### WHAT IS EXPECTED
Output every record precisely.

### MATERIAL FOR THIS EXERCISE
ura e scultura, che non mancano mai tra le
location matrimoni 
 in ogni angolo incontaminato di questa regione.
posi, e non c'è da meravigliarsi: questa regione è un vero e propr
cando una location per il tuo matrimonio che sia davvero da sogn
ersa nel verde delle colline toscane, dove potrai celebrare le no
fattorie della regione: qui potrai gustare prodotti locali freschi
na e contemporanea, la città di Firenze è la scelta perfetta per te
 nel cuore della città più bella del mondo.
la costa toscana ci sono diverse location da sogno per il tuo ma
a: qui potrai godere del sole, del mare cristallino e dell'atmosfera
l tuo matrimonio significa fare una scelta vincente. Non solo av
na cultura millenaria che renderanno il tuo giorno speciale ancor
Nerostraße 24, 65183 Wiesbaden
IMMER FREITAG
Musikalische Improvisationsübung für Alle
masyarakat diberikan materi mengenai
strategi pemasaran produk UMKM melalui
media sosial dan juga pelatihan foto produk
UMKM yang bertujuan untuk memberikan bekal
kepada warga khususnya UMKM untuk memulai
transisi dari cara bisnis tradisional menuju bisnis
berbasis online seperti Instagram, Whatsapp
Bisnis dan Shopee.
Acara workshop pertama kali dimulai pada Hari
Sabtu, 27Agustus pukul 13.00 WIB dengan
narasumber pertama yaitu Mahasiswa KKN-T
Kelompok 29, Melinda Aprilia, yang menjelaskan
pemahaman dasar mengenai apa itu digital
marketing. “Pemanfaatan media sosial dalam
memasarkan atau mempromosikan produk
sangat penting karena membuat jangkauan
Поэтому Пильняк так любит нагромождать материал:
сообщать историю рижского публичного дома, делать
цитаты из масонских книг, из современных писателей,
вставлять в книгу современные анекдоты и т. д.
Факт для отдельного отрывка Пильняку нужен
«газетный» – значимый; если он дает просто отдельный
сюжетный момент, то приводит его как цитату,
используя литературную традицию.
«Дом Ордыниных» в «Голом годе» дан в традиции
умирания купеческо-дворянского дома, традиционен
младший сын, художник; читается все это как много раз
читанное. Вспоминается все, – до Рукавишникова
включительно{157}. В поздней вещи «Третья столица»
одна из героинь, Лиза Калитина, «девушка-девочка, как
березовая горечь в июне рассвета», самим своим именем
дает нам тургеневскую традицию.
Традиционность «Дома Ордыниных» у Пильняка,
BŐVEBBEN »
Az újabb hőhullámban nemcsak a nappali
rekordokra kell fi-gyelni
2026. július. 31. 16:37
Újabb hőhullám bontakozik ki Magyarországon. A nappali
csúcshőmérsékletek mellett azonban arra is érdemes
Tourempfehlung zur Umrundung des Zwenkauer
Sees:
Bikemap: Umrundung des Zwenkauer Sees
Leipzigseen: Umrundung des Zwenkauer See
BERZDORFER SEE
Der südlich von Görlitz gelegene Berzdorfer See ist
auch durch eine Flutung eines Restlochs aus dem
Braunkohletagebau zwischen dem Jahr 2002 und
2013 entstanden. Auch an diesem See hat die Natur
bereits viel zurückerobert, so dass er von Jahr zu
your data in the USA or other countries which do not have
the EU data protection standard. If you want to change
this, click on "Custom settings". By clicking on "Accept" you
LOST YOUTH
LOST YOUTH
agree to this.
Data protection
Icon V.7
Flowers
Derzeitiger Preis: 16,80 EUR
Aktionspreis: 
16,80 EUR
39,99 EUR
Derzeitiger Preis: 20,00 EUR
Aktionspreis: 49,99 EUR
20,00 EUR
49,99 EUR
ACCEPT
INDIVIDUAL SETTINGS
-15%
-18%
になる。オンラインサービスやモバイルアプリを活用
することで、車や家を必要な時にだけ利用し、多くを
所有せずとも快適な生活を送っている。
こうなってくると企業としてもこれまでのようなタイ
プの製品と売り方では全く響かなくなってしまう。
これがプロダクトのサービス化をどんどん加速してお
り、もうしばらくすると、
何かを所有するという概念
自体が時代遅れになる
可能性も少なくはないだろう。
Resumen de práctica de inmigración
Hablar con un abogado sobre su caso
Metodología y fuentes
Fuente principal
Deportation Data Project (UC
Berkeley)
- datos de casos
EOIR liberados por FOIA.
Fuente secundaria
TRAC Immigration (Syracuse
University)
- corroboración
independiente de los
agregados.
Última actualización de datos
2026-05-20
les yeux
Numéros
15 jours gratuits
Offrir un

### RESULT OF THE EXERCISE
ura e scultura, che non mancano mai tra le
location matrimoni 
 in ogni angolo incontaminato di questa regione.
posi, e non c'è da meravigliarsi: questa regione è un vero e propr
cando una location per il tuo matrimonio che sia davvero da sogn
ersa nel verde delle colline toscane, dove potrai celebrare le no
fattorie della regione: qui potrai gustare prodotti locali freschi
na e contemporanea, la città di Firenze è la scelta perfetta per te
 nel cuore della città più bella del mondo.
la costa toscana ci sono diverse location da sogno per il tuo ma
a: qui potrai godere del sole, del mare cristallino e dell'atmosfera
l tuo matrimonio significa fare una scelta vincente. Non solo av
na cultura millenaria che renderanno il tuo giorno speciale ancor
Nerostraße 24, 65183 Wiesbaden
IMMER FREITAG
Musikalische Improvisationsübung für Alle
masyarakat diberikan materi mengenai
strategi pemasaran produk UMKM melalui
media sosial dan juga pelatihan foto produk
UMKM yang bertujuan untuk memberikan bekal
kepada warga khususnya UMKM untuk memulai
transisi dari cara bisnis tradisional menuju bisnis
berbasis online seperti Instagram, Whatsapp
Bisnis dan Shopee.
Acara workshop pertama kali dimulai pada Hari
Sabtu, 27Agustus pukul 13.00 WIB dengan
narasumber pertama yaitu Mahasiswa KKN-T
Kelompok 29, Melinda Aprilia, yang menjelaskan
pemahaman dasar mengenai apa itu digital
marketing. “Pemanfaatan media sosial dalam
memasarkan atau mempromosikan produk
sangat penting karena membuat jangkauan
Поэтому Пильняк так любит нагромождать материал:
сообщать историю рижского публичного дома, делать
цитаты из масонских книг, из современных писателей,
вставлять в книгу современные анекдоты и т. д.
Факт для отдельного отрывка Пильняку нужен
«газетный» – значимый; если он дает просто отдельный
сюжетный момент, то приводит его как цитату,
используя литературную традицию.
«Дом Ордыниных» в «Голом годе» дан в традиции
умирания купеческо-дворянского дома, традиционен
младший сын, художник; читается все это как много раз
читанное. Вспоминается все, – до Рукавишникова
включительно{157}. В поздней вещи «Третья столица»
одна из героинь, Лиза Калитина, «девушка-девочка, как
березовая горечь в июне рассвета», самим своим именем
дает нам тургеневскую традицию.
Традиционность «Дома Ордыниных» у Пильняка,
BŐVEBBEN »
Az újabb hőhullámban nemcsak a nappali
rekordokra kell fi-gyelni
2026. július. 31. 16:37
Újabb hőhullám bontakozik ki Magyarországon. A nappali
csúcshőmérsékletek mellett azonban arra is érdemes
Tourempfehlung zur Umrundung des Zwenkauer
Sees:
Bikemap: Umrundung des Zwenkauer Sees
Leipzigseen: Umrundung des Zwenkauer See
BERZDORFER SEE
Der südlich von Görlitz gelegene Berzdorfer See ist
auch durch eine Flutung eines Restlochs aus dem
Braunkohletagebau zwischen dem Jahr 2002 und
2013 entstanden. Auch an diesem See hat die Natur
bereits viel zurückerobert, so dass er von Jahr zu
your data in the USA or other countries which do not have
the EU data protection standard. If you want to change
this, click on "Custom settings". By clicking on "Accept" you
LOST YOUTH
LOST YOUTH
agree to this.
Data protection
Icon V.7
Flowers
Derzeitiger Preis: 16,80 EUR
Aktionspreis: 
16,80 EUR
39,99 EUR
Derzeitiger Preis: 20,00 EUR
Aktionspreis: 49,99 EUR
20,00 EUR
49,99 EUR
ACCEPT
INDIVIDUAL SETTINGS
-15%
-18%
になる。オンラインサービスやモバイルアプリを活用
することで、車や家を必要な時にだけ利用し、多くを
所有せずとも快適な生活を送っている。
こうなってくると企業としてもこれまでのようなタイ
プの製品と売り方では全く響かなくなってしまう。
これがプロダクトのサービス化をどんどん加速してお
り、もうしばらくすると、
何かを所有するという概念
自体が時代遅れになる
可能性も少なくはないだろう。
Resumen de práctica de inmigración
Hablar con un abogado sobre su caso
Metodología y fuentes
Fuente principal
Deportation Data Project (UC
Berkeley)
- datos de casos
EOIR liberados por FOIA.
Fuente secundaria
TRAC Immigration (Syracuse
University)
- corroboración
independiente de los
agregados.
Última actualización de datos
2026-05-20
les yeux
Numéros
15 jours gratuits
Offrir un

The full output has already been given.